Aim of the task: Where a line of the material includes the string "space", copy that line.

[Supplied records Boundary: Start]

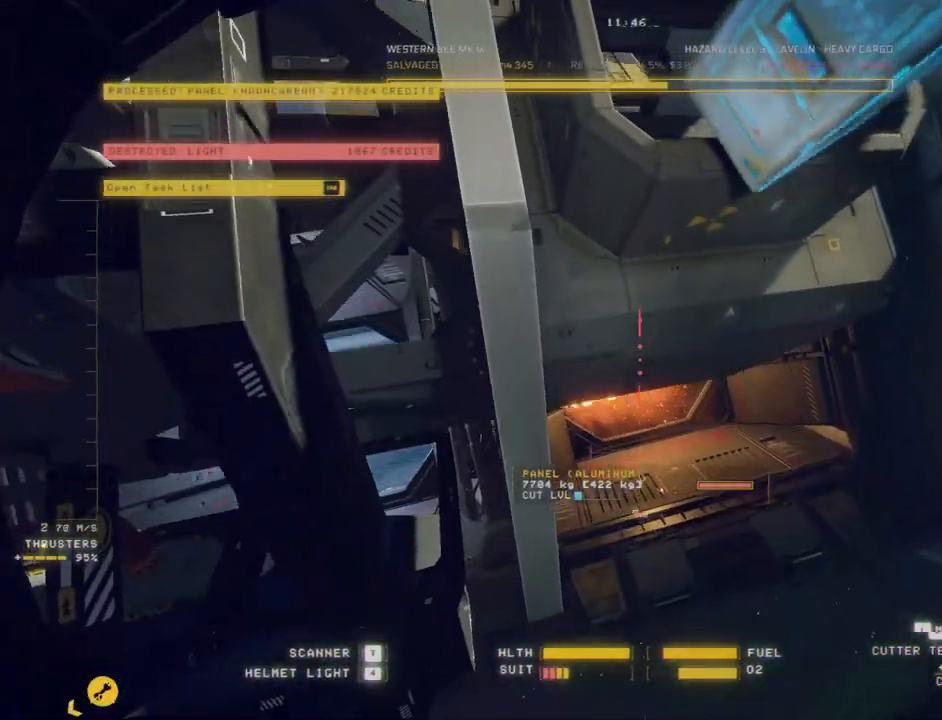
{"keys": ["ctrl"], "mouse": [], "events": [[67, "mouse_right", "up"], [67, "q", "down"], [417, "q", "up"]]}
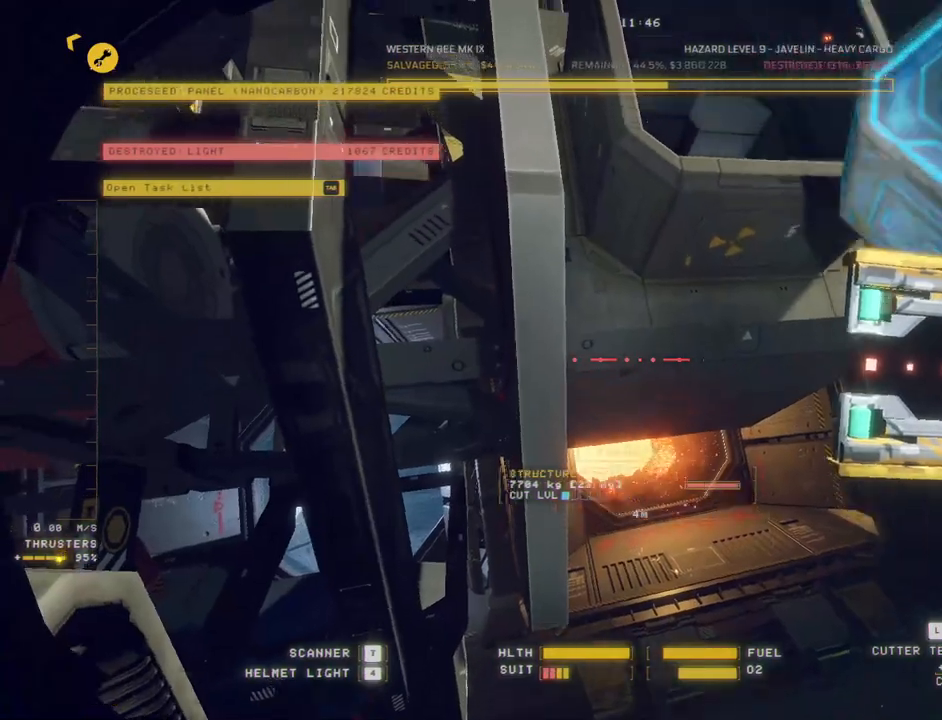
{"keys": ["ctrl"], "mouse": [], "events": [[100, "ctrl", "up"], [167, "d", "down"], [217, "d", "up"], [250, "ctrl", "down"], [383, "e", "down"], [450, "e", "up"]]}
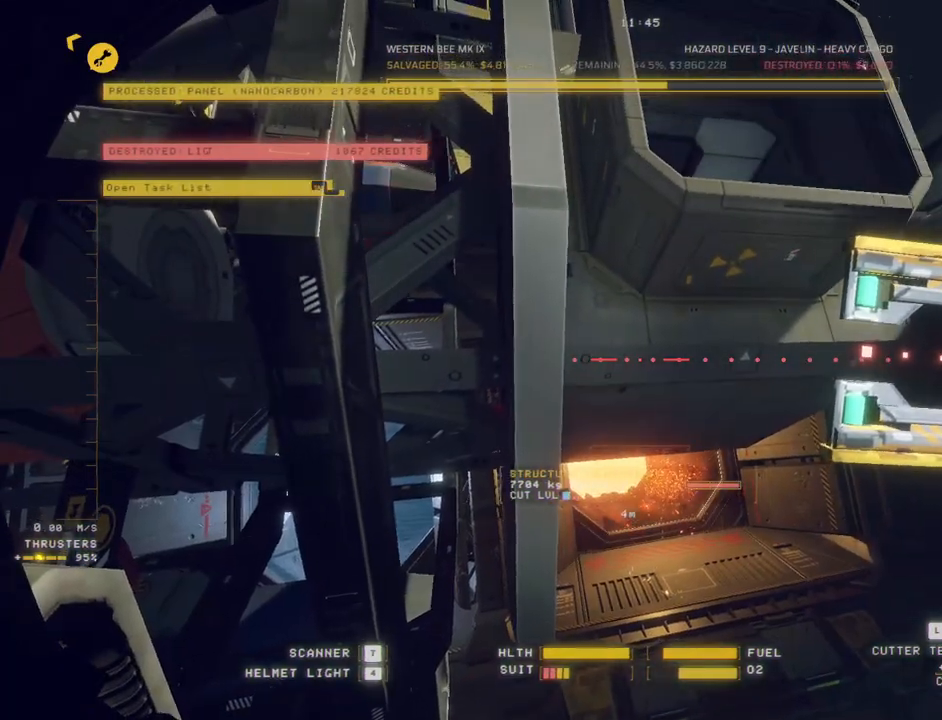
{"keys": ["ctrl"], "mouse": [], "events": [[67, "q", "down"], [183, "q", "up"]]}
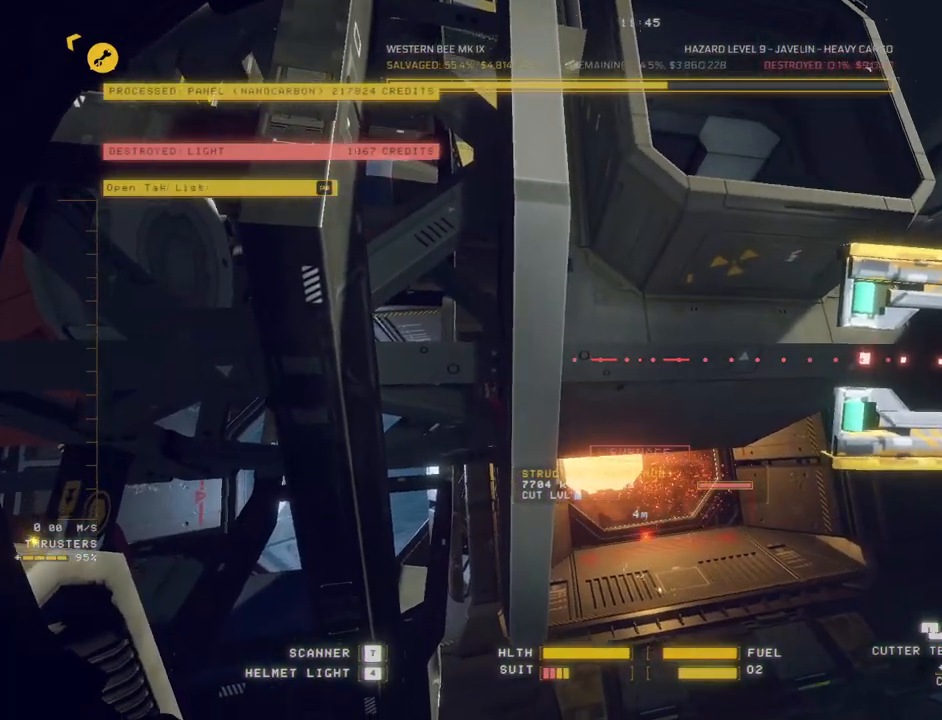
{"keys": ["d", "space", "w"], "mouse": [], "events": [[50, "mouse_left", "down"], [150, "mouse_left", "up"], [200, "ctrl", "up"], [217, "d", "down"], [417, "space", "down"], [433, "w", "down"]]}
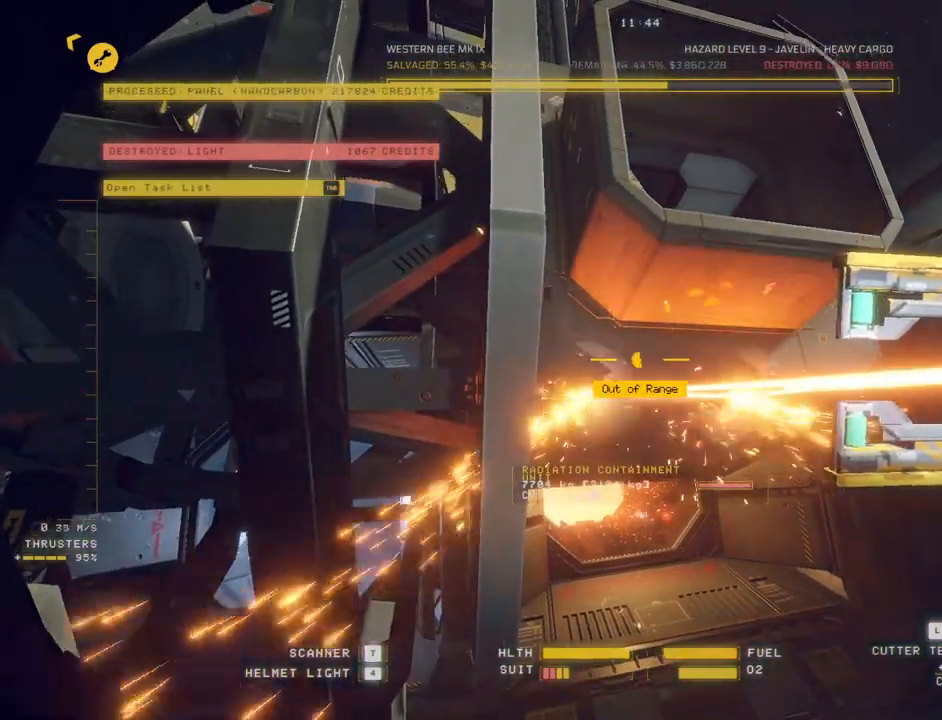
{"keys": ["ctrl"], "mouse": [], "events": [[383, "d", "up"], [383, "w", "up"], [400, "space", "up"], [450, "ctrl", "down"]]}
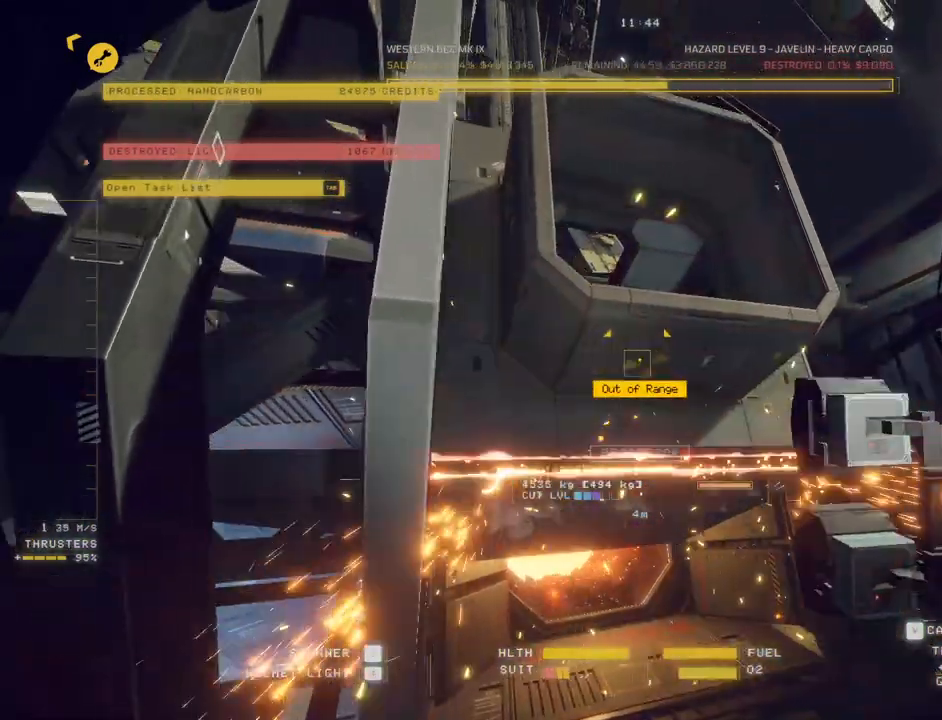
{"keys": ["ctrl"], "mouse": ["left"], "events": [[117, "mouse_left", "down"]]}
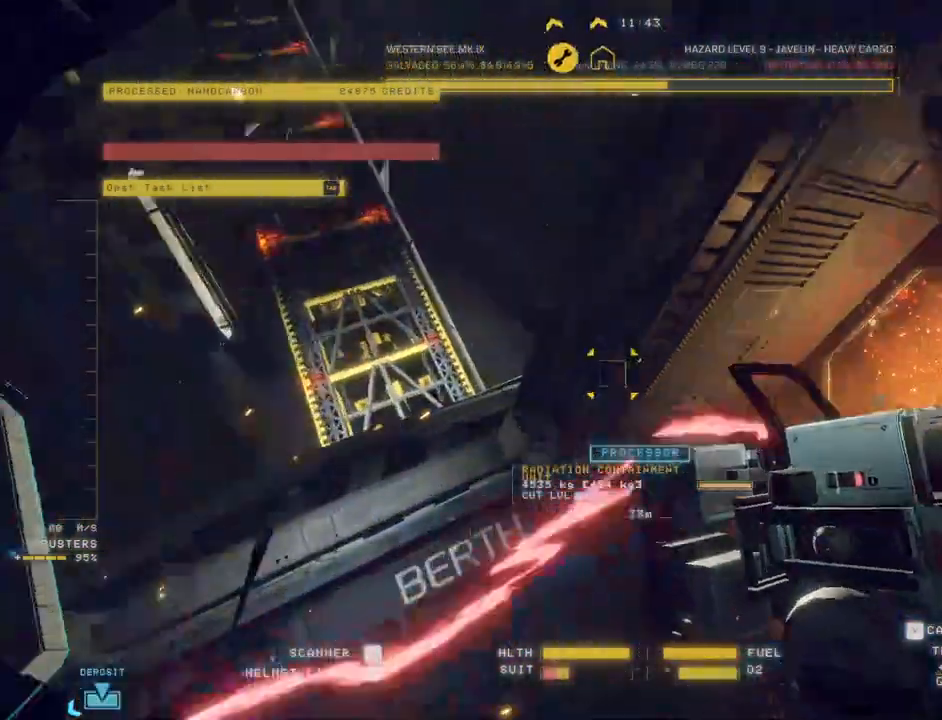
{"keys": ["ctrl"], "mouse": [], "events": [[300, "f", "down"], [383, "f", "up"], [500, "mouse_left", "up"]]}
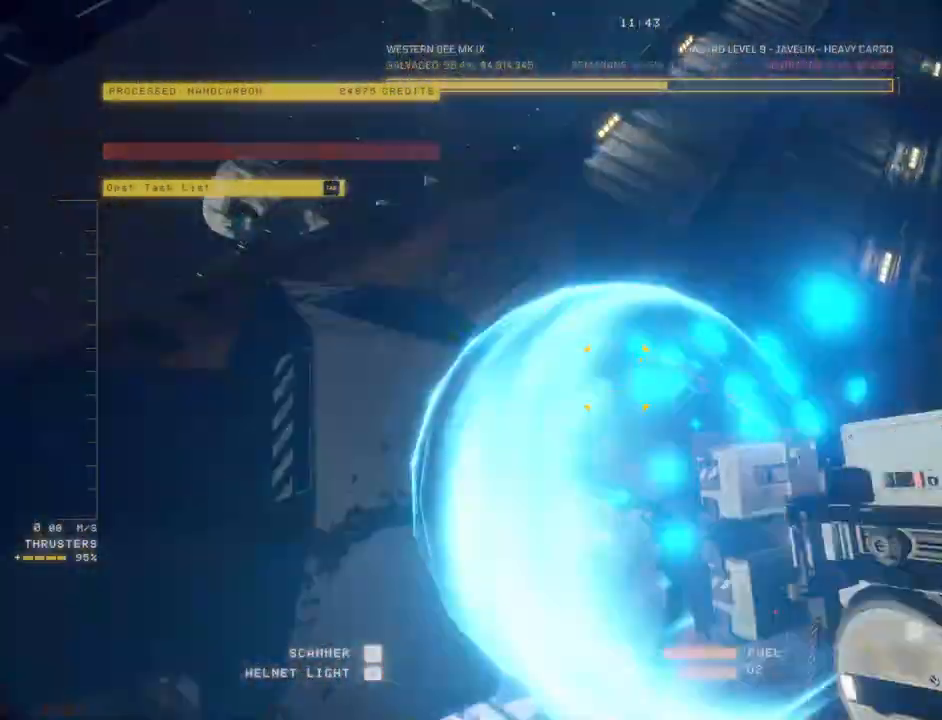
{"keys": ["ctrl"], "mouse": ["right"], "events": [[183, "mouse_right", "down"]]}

[Supplied records Boundary: End]

Output for this task:
{"keys": ["d", "space", "w"], "mouse": [], "events": [[50, "mouse_left", "down"], [150, "mouse_left", "up"], [200, "ctrl", "up"], [217, "d", "down"], [417, "space", "down"], [433, "w", "down"]]}
{"keys": ["ctrl"], "mouse": [], "events": [[383, "d", "up"], [383, "w", "up"], [400, "space", "up"], [450, "ctrl", "down"]]}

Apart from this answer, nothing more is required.